One Man, Eight Countries, One Vintage Travel Guide…
In 1870, the English diarist Francis Kilvert complained that, “Of all noxious animals…the most noxious is a tourist.” But despite this scathing criticism, Doug Mack, author of Europe on 5 Wrong Turns a Day, desperately wants to be one. Unlike the trailblazers of recent decades seeking to explore new and uncharted parts of the globe, Mack wants to undertake a journey on the very firmly well-beaten path, hoping to obtain “full immersion in the modern tourist experience.”
And so he decides to backpack around Europe using only a 1963 edition of the quintessential Europe on Five Dollars a Day by Arthur Frommer that he found at a secondhand book festival in Minneapolis. To add to the retro charm, he also brings with him the postcards and letters that his mother wrote to her fiancé (Mack’s father) during her own Grand Tour in the late 1960s. And that’s it. There would be no Internet research, no competing guidebooks. As much as possible Mack planned to stay in the same hotels recommended by Frommer, eat in the same restaurants, and visit the same sites – although perhaps not on the same budget.
On his Not-So-Grand Tour, Mack visits eleven of Europe’s great cities, including Paris, Berlin, Madrid, Rome, and Venice, boldly going “where millions have gone before, relying only on the advice of a travel guide that’s nearly a half century out-of-date.” Setting out on this well-beaten path, Mack’s goal was not to live on $5 a day in some kind of “gimmicky challenge,” but to explore the ways the traditional tourist experience has changed–and hasn’t–during the last fifty years.
Just like any traveler, he enjoys some cities more than others (a big fan of Madrid, not so much of Venice). But of course, as Mack travels around Europe, he finds most of Frommer’s suggestions are either closed, have been converted into a giftshop, or serve food so expensive that if Frommer were writing this guide today (adjusted for inflation, of course!) they would never have made the cut. Other differences include Frommer’s choice of seventeen “must-see” cities, which leaves out destinations that are very popular today, such as Prague and Barcelona. And let’s not forget that Berlin was a divided city in 1963. But in 2009, Mack finds the American and East German soldiers at Checkpoint Charlie are now played by Russian and North African actors, demanding tips for photos.

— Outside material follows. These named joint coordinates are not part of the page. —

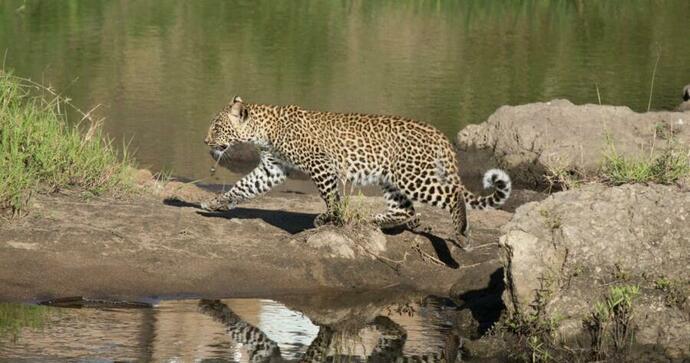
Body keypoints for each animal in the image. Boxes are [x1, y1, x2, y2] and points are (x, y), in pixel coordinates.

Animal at [202, 96, 508, 246]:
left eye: (216, 127)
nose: (205, 141)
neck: (263, 130)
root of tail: (438, 133)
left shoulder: (320, 164)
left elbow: (330, 196)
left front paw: (329, 218)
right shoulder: (273, 168)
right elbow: (245, 185)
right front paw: (216, 202)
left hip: (413, 176)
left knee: (453, 194)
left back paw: (461, 230)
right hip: (391, 179)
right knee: (406, 209)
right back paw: (373, 220)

Europe on 5 Wrong Turns A Day offers an interesting analysis of the culture of travel, the changes that have taken place since Frommer’s seminal work was published, and the changes that the book caused (e.g. cheap travel as something you could boast about). To flesh out the travel narrative, Mack includes some history of American tourism to Europe, the evolution of guidebooks, Frommer’s success story, and how politics affect the travel decisions of Americans.

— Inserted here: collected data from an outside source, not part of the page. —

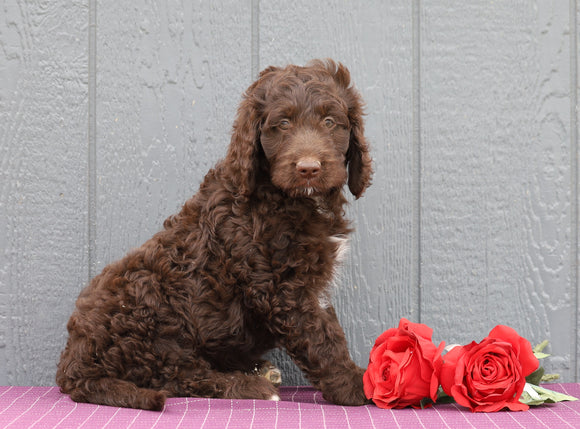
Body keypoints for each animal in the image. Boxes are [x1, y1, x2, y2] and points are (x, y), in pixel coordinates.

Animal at [56, 58, 374, 410]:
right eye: (283, 124)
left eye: (330, 122)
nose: (308, 168)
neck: (289, 198)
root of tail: (73, 362)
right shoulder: (283, 287)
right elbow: (322, 338)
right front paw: (356, 385)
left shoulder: (309, 287)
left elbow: (328, 326)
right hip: (147, 299)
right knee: (178, 375)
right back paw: (250, 385)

If you have ever traveled abroad, particularly in Europe, you will see yourself in this book. But Mack’s teasing is kind and you won’t be able to help laughing at yourself. I freely admit to doing the “Tourist Dance” myself:
Hold out your camera, smile sheepishly, point to yourself. Half the time the other person is already performing the same gestures to you…”
The book is sweetly charming, with laugh-out loud moments, but it also has some serious points to make about modern travel and the effects of globalism over the last half-century. Europe on 5 Wrong Turns a Day is an amusing, self-effacing, and very wry travel memoir, told by an observant and affable narrator. The book is an entertaining mix of social commentary, history, ode to Frommer’s “manifesto for the common traveler” and exoneration of your average, much-maligned tourist.